The scars on his torso are a constant reminder of the armed robbery in which Chuck Blevins was shot last year.
Blevins, who has a concealed-carry permit, responded by drawing his gun and returning fire, wounding both of the men who were robbing him on a Near East Side street corner.
He lifted his shirt yesterday in a Franklin County courtroom to show a judge the entrance wound, the exit wound and the scars from the surgeries he endured. Surgeons repaired his stomach and removed part of his upper colon where the bullet tore through, he said.
Blevins, 41, can’t eat much now without getting sick, he told the judge, and he has problems going to the bathroom. He continues to work in auto repair, his occupation of 20 years, but lacks the strength to lift tires or other heavy objects.
“I never had serious physical problems before, but now I do, and I probably will for the rest of my life,” he said.

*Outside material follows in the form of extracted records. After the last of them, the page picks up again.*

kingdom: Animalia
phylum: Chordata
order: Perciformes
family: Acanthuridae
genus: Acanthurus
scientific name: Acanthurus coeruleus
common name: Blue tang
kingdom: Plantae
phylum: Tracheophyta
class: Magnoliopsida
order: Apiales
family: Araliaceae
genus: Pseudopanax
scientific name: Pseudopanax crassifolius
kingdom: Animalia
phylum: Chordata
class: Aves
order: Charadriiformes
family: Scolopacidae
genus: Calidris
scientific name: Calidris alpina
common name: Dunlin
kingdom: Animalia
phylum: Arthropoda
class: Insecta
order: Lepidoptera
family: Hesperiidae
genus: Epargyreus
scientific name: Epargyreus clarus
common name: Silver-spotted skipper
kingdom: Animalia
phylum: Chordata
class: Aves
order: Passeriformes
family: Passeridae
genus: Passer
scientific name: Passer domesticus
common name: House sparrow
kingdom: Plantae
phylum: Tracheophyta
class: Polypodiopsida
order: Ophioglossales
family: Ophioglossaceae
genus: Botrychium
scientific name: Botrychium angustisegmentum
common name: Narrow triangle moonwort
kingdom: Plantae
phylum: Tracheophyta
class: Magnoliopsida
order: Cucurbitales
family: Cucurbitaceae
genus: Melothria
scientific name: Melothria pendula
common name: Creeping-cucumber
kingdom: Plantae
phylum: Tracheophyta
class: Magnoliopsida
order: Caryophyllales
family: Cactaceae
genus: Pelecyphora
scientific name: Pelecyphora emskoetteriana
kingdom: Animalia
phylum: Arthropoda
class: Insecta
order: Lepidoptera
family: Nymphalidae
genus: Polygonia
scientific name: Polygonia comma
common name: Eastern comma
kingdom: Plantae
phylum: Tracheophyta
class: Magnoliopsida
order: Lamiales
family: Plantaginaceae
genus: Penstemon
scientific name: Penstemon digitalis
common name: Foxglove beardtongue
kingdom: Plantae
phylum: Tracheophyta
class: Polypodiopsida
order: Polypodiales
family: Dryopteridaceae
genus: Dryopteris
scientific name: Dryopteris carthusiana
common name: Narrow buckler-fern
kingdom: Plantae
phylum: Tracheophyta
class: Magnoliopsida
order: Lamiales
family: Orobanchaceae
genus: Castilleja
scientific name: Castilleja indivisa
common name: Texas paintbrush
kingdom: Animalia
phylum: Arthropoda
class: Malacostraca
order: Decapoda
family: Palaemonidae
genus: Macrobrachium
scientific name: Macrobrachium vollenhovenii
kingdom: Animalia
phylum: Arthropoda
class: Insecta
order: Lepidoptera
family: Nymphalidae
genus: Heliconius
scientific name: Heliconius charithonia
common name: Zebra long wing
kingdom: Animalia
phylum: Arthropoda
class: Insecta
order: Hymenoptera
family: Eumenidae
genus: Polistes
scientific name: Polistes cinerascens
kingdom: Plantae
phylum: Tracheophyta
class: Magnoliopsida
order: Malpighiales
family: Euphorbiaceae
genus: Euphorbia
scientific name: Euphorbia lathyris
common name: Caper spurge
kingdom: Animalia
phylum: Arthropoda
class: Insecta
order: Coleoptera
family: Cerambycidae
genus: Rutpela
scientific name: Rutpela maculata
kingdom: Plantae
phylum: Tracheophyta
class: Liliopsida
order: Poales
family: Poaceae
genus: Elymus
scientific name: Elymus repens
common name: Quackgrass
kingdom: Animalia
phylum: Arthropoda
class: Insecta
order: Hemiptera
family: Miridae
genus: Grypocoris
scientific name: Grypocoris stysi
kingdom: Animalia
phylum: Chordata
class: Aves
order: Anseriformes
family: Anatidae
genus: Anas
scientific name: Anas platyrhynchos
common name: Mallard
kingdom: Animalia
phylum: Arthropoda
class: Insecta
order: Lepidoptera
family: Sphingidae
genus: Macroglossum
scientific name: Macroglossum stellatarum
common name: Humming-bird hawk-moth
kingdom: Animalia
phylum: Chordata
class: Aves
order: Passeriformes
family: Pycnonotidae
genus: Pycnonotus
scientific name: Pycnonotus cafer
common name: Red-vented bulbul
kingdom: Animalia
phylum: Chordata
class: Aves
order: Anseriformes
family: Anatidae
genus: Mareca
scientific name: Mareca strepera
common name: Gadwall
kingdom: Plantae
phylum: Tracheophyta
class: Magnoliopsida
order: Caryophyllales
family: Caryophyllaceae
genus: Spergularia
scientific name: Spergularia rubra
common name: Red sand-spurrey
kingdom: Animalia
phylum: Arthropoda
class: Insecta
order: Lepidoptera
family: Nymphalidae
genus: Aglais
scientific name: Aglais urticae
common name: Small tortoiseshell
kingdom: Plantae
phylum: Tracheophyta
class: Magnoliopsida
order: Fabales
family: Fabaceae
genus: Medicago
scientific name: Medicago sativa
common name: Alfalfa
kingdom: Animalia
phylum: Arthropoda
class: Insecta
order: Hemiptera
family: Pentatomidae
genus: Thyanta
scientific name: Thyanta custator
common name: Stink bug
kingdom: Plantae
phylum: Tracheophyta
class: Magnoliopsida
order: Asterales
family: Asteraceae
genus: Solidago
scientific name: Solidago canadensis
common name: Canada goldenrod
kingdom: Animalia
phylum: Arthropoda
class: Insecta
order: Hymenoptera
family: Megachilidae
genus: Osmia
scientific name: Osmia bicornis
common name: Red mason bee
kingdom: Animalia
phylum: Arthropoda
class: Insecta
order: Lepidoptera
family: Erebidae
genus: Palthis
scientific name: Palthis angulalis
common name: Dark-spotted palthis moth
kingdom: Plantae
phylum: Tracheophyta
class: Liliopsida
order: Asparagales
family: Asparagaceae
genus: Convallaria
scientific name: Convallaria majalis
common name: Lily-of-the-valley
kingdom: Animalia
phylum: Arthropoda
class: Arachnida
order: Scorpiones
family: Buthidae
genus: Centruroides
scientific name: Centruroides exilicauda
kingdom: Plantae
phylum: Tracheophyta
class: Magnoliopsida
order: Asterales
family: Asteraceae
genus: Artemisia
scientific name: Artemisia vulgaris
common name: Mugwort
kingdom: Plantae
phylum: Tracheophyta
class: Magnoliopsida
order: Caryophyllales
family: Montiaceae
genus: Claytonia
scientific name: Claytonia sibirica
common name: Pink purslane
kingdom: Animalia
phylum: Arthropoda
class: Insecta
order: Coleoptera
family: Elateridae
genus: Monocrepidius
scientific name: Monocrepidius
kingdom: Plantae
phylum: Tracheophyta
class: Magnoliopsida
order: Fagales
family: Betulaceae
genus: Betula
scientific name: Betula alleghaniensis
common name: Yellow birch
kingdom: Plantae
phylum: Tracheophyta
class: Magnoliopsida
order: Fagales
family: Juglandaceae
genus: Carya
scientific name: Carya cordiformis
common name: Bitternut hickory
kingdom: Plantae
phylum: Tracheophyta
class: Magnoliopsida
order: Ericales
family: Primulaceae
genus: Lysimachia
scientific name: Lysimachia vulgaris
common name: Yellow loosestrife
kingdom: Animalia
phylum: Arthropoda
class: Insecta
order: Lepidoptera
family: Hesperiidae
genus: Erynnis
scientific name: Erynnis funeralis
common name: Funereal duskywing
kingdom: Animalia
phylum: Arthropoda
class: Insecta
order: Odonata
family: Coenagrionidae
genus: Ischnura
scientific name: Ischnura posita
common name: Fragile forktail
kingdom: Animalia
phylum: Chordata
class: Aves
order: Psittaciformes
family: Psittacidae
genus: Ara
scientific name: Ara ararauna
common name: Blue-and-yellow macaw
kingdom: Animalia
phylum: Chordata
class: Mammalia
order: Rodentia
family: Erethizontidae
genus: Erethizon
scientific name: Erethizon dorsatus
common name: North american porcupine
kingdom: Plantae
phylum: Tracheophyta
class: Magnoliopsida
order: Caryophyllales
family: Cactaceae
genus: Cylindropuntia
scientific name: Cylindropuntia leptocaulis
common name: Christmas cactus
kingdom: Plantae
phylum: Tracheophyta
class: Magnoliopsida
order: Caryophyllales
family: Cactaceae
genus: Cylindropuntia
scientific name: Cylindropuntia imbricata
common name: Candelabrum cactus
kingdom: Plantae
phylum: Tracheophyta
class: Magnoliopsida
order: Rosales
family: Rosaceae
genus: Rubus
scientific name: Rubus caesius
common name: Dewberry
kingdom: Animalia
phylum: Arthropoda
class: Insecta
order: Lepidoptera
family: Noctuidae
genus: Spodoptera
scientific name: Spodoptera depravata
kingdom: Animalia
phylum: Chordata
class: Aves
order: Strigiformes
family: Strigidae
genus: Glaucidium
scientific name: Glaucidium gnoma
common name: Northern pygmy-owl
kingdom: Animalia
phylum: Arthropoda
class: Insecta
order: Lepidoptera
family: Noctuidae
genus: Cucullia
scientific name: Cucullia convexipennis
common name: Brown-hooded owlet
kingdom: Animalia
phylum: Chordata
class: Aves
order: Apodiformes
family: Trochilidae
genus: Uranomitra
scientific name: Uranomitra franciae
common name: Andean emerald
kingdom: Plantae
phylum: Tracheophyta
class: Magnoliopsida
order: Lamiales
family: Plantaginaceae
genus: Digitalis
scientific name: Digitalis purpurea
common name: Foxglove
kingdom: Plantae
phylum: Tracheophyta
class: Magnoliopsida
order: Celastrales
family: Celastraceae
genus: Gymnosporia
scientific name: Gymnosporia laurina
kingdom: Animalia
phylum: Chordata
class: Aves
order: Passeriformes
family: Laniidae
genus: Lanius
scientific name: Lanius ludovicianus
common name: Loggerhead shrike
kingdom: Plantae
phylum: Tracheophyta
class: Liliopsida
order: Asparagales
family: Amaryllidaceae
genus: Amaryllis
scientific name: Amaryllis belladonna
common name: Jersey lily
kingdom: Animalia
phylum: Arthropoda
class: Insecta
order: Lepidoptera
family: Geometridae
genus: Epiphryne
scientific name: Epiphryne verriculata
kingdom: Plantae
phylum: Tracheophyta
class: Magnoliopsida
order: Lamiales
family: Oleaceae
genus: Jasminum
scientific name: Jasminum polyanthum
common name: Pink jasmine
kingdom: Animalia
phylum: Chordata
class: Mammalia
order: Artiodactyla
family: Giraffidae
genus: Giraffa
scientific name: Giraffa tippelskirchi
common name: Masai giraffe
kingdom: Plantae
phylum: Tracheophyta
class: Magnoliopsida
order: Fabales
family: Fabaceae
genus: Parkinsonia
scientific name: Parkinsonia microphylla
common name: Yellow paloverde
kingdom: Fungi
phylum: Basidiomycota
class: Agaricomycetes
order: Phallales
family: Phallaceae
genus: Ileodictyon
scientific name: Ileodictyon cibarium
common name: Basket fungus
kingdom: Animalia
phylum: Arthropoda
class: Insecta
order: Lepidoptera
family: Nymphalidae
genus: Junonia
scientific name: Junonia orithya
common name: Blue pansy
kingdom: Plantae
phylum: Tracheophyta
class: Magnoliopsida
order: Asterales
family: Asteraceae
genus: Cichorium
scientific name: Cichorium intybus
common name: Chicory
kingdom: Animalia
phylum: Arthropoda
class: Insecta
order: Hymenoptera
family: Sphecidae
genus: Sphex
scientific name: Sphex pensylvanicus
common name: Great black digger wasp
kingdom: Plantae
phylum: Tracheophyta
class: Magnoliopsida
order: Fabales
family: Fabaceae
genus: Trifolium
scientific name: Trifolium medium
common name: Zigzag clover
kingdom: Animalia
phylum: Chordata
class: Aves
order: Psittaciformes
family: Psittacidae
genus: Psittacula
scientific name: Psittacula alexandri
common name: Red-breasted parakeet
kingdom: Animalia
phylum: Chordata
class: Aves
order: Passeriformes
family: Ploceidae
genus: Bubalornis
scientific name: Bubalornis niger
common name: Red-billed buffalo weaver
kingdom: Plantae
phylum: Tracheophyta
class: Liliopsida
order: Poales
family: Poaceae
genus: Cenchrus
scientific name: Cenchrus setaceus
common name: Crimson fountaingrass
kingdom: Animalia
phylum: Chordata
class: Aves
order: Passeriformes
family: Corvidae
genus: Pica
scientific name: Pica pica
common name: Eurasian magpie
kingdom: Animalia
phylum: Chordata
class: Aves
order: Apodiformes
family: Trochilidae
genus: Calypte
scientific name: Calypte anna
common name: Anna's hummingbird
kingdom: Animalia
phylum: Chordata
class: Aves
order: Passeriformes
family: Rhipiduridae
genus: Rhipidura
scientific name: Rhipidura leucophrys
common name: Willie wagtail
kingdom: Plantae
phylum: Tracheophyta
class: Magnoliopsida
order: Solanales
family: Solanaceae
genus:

Common Pleas Judge Pat Sheeran sentenced each of the robbers, Devante L. Michael, 19, and Alexander C. Pinkston, 22, to 20 years in prison — two years short of the maximum. Both men pleaded guilty in March to aggravated robbery and felonious assault with gun specifications.
Blevins said the two seemed to be stalking him as he walked to a convenience store on E. Main Street about midnight on Oct. 14. At Wilson Avenue, Michael stepped in front of him, placed a gun to his midsection and said, “Give me everything you’ve got. This is the real deal.”
When Blevins hesitated, the gunman fired one shot that entered just below Blevins’ left rib cage and exited from his right side. Blevins immediately pulled a handgun from a shoulder holster under his zippered sweat shirt, shot Michael, and spun around and shot Pinkston, who was approaching from behind.
Blevins said he fired 16 rounds and hit Michael and Pinkston multiple times. Both were captured after they fled and sought help — one from a cabdriver, and one at a nearby police substation. They were hospitalized, but neither suffered permanent injuries.
Assistant Prosecutor John Litle said both had been carrying guns. Tests determined that the handgun found at the scene was not the one used to shoot Blevins.
Pinkston, of Burstock Road, and Michael, of Fairwood Avenue, both on the South Side, apologized in court.
Pinkston told the judge that he didn’t have a gun.
“Even if I accept your story,” Sheeran said, “you are as responsible for what happened as (Michael) is.”
Blevins said that in addition to his injuries, he’s left with $181,000 in medical bills and is months behind in paying other bills. The judge ordered Michael and Pinkston to pay restitution in the amount of the medical bills but said he’s unconvinced that Blevins will ever see a dime.
As for the apologies, “Everybody is sorry, but they can’t make me whole again,” Blevins said. “ They aren’t going to be able to pay me or give my body parts back or give me my health. So they got what they deserved.”